Georgia’s GOP-led Senate passes bill requiring ID for absentee voting

February 27, 2021 in News by RBN Staff


The Georgia state Senate on Tuesday passed legislation that would require voters to submit a driver’s license number, state identification card number or a photocopy of an approved form of identification in order to vote absentee in the state.

Senate Bill 67 passed the upper chamber in 35-18 vote on Tuesday and now heads to the state House for consideration, The Associated Press reports.

The bill has already been met with opposition from Democrats and voting rights groups who say the legislation would make it difficult for voters who don’t have a driver’s license or state identification card to vote absentee. According to the AP, absentee ballots are currently tallied using signature verification.

State Sen. Larry Walker, one of the Republicans sponsoring the bill, said the bill would not affect about 97 percent of voters, according to the AP. The remaining percentage of voters, Walker said, could vote in person.

In a statement on Tuesday afternoon, voting rights group Fair Fight Action said the bill would add “needless barriers to voting in Georgia” and accused proponents of the measure of ignoring voters who would be affected by the legislation.

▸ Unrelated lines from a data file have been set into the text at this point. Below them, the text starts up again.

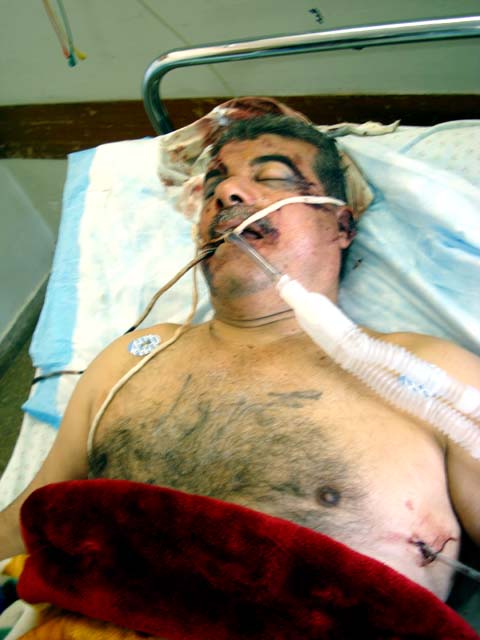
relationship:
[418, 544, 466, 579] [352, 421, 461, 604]
needle stuck into side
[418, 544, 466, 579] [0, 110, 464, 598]
needle stuck into man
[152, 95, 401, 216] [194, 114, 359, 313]
cloth lying on top of head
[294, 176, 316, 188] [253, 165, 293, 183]
cut injuring eye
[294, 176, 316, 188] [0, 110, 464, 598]
cut injuring man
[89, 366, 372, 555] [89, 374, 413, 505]
hair on chest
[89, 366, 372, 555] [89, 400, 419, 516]
hair on chest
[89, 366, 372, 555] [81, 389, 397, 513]
hair on chest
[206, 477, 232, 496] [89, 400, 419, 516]
hair on chest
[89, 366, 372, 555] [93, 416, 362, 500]
hair on chest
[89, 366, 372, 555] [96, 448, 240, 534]
hair on chest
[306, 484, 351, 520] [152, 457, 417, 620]
nipple on chest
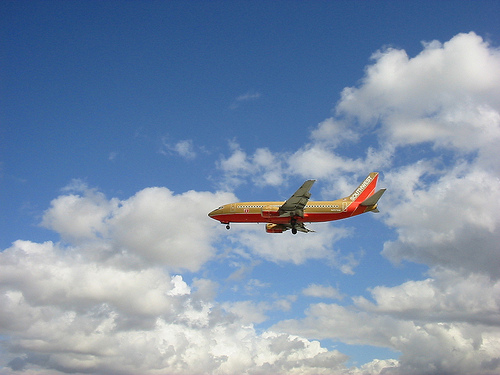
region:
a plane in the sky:
[141, 116, 436, 276]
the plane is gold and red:
[152, 128, 436, 253]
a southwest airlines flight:
[154, 107, 456, 289]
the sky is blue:
[56, 95, 189, 147]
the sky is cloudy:
[51, 72, 453, 309]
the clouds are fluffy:
[41, 87, 499, 334]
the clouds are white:
[71, 224, 196, 289]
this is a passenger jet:
[182, 165, 438, 285]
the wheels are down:
[158, 146, 469, 290]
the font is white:
[166, 125, 429, 271]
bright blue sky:
[13, 10, 322, 140]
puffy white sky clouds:
[3, 175, 268, 300]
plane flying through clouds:
[197, 192, 392, 256]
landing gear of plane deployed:
[217, 217, 328, 239]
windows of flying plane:
[225, 200, 339, 211]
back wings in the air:
[347, 173, 389, 213]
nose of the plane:
[201, 193, 230, 230]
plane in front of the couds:
[188, 158, 415, 280]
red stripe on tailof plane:
[312, 165, 397, 245]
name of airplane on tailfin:
[284, 167, 402, 204]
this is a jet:
[212, 192, 404, 232]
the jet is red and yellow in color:
[231, 201, 254, 224]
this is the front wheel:
[225, 225, 231, 230]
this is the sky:
[68, 30, 252, 131]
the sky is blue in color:
[79, 30, 146, 85]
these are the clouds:
[61, 248, 201, 353]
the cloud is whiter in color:
[135, 211, 210, 261]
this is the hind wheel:
[290, 225, 297, 236]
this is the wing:
[283, 183, 317, 218]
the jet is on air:
[211, 181, 364, 241]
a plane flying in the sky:
[180, 175, 441, 256]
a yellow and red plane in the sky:
[186, 165, 426, 263]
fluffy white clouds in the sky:
[20, 185, 187, 353]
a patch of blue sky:
[16, 25, 176, 118]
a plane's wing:
[283, 176, 319, 221]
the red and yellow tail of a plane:
[350, 166, 390, 222]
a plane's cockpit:
[200, 195, 233, 225]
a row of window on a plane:
[235, 201, 267, 207]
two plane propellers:
[262, 205, 282, 235]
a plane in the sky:
[61, 63, 466, 373]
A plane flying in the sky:
[208, 171, 387, 234]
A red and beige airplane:
[208, 170, 386, 236]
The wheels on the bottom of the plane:
[216, 220, 301, 235]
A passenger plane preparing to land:
[207, 172, 384, 236]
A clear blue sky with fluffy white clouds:
[0, 0, 499, 373]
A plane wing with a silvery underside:
[278, 178, 315, 216]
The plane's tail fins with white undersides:
[359, 187, 385, 214]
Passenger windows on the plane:
[233, 202, 340, 209]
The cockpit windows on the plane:
[213, 202, 227, 211]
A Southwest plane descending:
[207, 168, 387, 234]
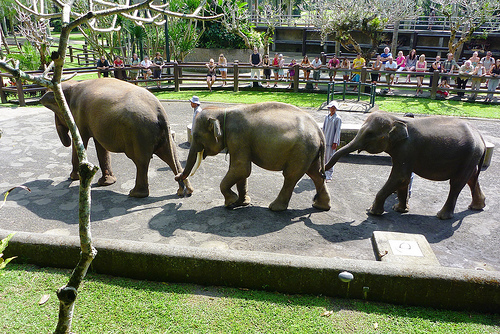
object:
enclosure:
[3, 67, 483, 304]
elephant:
[35, 76, 190, 199]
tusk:
[174, 142, 206, 182]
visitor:
[234, 34, 446, 82]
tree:
[41, 81, 104, 334]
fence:
[225, 53, 415, 97]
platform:
[201, 216, 384, 248]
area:
[131, 290, 315, 328]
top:
[250, 53, 262, 67]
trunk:
[151, 130, 207, 200]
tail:
[152, 115, 188, 184]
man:
[319, 100, 343, 178]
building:
[242, 1, 473, 53]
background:
[96, 14, 471, 116]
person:
[203, 57, 219, 93]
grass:
[101, 279, 195, 319]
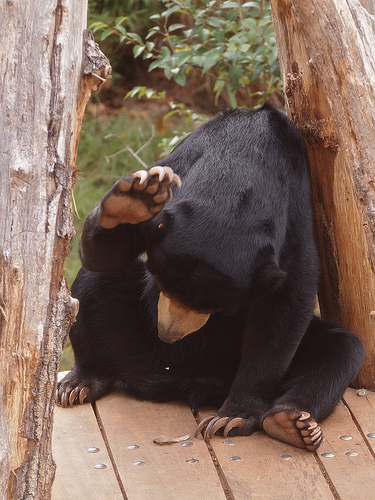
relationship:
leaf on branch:
[166, 107, 180, 120] [127, 85, 207, 129]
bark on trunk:
[284, 77, 309, 116] [273, 2, 374, 391]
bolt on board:
[135, 457, 144, 465] [97, 379, 227, 499]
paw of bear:
[97, 164, 182, 249] [56, 107, 363, 452]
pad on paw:
[102, 192, 152, 232] [97, 164, 182, 249]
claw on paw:
[133, 170, 150, 185] [97, 164, 182, 249]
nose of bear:
[155, 286, 215, 349] [56, 107, 363, 452]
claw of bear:
[133, 170, 150, 185] [56, 107, 363, 452]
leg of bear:
[260, 305, 364, 420] [56, 107, 363, 452]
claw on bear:
[133, 170, 150, 185] [56, 107, 363, 452]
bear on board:
[56, 107, 363, 452] [97, 379, 227, 499]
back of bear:
[152, 105, 291, 140] [56, 107, 363, 452]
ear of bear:
[256, 264, 284, 294] [56, 107, 363, 452]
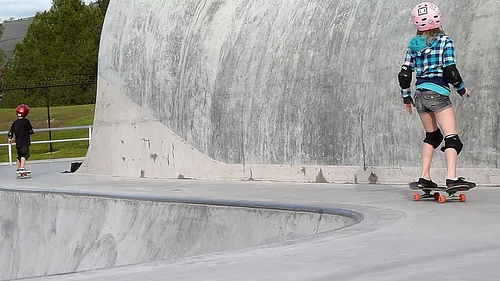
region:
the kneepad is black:
[413, 120, 494, 157]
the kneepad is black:
[400, 127, 487, 178]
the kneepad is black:
[432, 127, 463, 149]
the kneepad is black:
[413, 134, 483, 148]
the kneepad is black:
[422, 108, 472, 203]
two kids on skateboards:
[0, 2, 479, 258]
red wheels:
[406, 192, 478, 212]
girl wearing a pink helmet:
[401, 2, 455, 35]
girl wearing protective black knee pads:
[410, 120, 485, 155]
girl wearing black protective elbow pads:
[390, 52, 474, 88]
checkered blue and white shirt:
[404, 35, 459, 86]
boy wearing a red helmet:
[10, 102, 35, 116]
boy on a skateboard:
[7, 98, 44, 192]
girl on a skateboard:
[391, 4, 491, 210]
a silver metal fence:
[24, 122, 103, 159]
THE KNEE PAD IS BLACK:
[445, 140, 457, 158]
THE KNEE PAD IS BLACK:
[450, 118, 456, 171]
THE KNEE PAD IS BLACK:
[455, 134, 459, 154]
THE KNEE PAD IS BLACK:
[438, 135, 448, 153]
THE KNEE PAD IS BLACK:
[450, 135, 455, 153]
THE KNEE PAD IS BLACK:
[440, 145, 456, 147]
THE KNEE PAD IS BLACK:
[447, 138, 455, 143]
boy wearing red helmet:
[8, 94, 56, 190]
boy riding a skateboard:
[6, 93, 47, 193]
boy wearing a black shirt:
[4, 97, 45, 188]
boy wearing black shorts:
[5, 97, 44, 186]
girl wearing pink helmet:
[396, 1, 476, 211]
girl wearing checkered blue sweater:
[389, 5, 484, 212]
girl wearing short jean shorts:
[396, 4, 486, 224]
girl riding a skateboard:
[395, 3, 482, 223]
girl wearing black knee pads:
[392, 5, 499, 212]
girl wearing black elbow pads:
[390, 3, 479, 222]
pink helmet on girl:
[408, 0, 439, 31]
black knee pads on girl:
[420, 125, 460, 150]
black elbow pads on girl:
[395, 61, 460, 81]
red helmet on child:
[15, 100, 26, 115]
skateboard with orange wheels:
[406, 177, 466, 199]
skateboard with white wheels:
[15, 165, 30, 175]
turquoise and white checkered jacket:
[401, 30, 451, 85]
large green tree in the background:
[0, 0, 100, 102]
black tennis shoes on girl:
[415, 175, 475, 186]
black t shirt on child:
[8, 116, 30, 141]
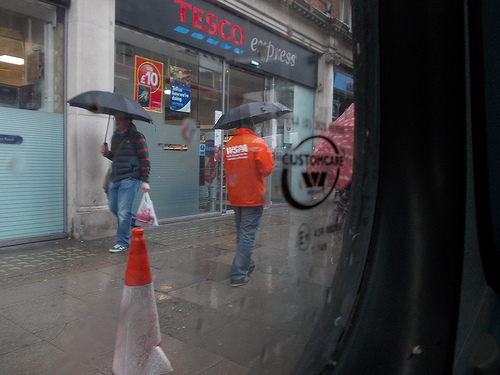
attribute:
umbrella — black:
[66, 90, 155, 125]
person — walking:
[218, 121, 273, 287]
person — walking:
[98, 112, 150, 254]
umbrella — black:
[213, 101, 293, 130]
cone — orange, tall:
[109, 226, 169, 375]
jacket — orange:
[221, 129, 273, 208]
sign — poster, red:
[134, 56, 164, 114]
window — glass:
[116, 23, 223, 222]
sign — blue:
[169, 65, 191, 113]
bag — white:
[134, 189, 159, 230]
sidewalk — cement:
[1, 204, 338, 375]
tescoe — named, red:
[174, 0, 246, 47]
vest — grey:
[110, 125, 141, 183]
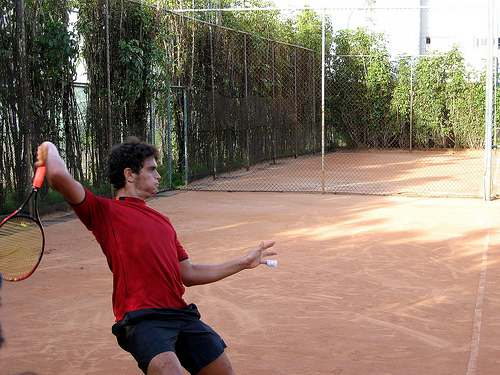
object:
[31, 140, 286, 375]
man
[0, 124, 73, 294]
tennis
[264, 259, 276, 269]
band-aid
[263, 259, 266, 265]
finger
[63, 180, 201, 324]
shirt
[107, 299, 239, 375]
shorts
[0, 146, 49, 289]
tennis racket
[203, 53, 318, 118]
fence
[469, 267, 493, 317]
line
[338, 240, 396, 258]
floor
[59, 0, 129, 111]
splint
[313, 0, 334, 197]
pole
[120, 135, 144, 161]
hair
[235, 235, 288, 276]
hand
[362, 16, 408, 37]
sky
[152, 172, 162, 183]
nose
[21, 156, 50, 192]
handle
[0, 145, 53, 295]
racket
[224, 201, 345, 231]
court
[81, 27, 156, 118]
trees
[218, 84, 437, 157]
net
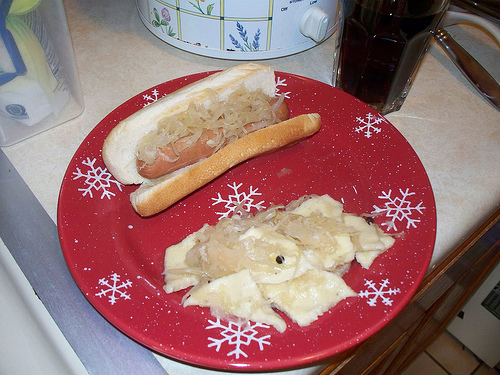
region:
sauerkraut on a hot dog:
[52, 67, 344, 215]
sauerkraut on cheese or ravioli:
[156, 199, 378, 332]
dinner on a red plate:
[51, 67, 411, 362]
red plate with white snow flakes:
[45, 35, 416, 365]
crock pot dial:
[165, 5, 340, 75]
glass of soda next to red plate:
[317, 1, 432, 141]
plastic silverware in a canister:
[2, 1, 103, 156]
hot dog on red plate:
[75, 83, 397, 353]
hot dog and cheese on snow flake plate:
[45, 50, 420, 350]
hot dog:
[101, 109, 311, 174]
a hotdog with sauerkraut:
[97, 64, 319, 216]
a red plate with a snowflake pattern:
[58, 66, 438, 373]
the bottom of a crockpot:
[135, 1, 340, 60]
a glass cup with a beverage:
[334, 0, 449, 115]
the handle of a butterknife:
[434, 25, 499, 116]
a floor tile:
[420, 329, 485, 374]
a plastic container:
[0, 0, 86, 148]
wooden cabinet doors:
[321, 210, 498, 372]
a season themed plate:
[56, 63, 437, 370]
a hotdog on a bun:
[102, 62, 321, 216]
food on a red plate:
[55, 69, 427, 338]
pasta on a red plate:
[173, 202, 388, 290]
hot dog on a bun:
[87, 129, 340, 206]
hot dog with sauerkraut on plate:
[85, 71, 309, 199]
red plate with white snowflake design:
[344, 117, 439, 230]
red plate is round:
[18, 121, 169, 356]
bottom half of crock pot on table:
[145, 0, 337, 70]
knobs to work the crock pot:
[264, 0, 326, 74]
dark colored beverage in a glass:
[323, 0, 450, 134]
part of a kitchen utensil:
[390, 7, 490, 133]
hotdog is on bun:
[102, 61, 327, 209]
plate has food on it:
[105, 63, 423, 320]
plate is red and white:
[60, 67, 437, 370]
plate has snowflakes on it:
[212, 183, 273, 227]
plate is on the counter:
[396, 112, 493, 289]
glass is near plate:
[340, 15, 440, 120]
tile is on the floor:
[412, 335, 488, 374]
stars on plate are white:
[73, 158, 130, 211]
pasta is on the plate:
[158, 193, 394, 330]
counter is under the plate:
[20, 39, 499, 370]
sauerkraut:
[117, 91, 314, 138]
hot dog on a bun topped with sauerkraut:
[98, 89, 313, 174]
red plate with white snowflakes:
[307, 65, 419, 360]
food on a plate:
[154, 195, 396, 312]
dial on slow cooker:
[279, 0, 334, 61]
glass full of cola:
[325, 0, 444, 138]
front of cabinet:
[391, 256, 479, 361]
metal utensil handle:
[431, 11, 496, 119]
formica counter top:
[403, 55, 490, 190]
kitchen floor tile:
[408, 313, 484, 370]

“In Georgia, with more than 7,692,567 registered voters, that means that 230,777 electors may not have the requisite identification and will therefore incur a burden in complying with the law,” the group said, while also adding that the “discriminatory policy” shows “Georgia has not moved past the racist motivations for which it was included in preclearance under the Voting Rights Act of 1965.”

The bill, which has more than 25 Republican co-sponsors, is one of a number of bills Republicans have filed in the Georgia General Assembly that would directly impact voting, particularly absentee voting, and voter registration in the state.

Another bill advanced by a state Senate subcommittee in a party-line 3-2 vote would, if passed, require Georgians who wish to vote by absentee to meet certain requirements in order to do so. As of now, the state does not require voters to have a reason to vote absentee.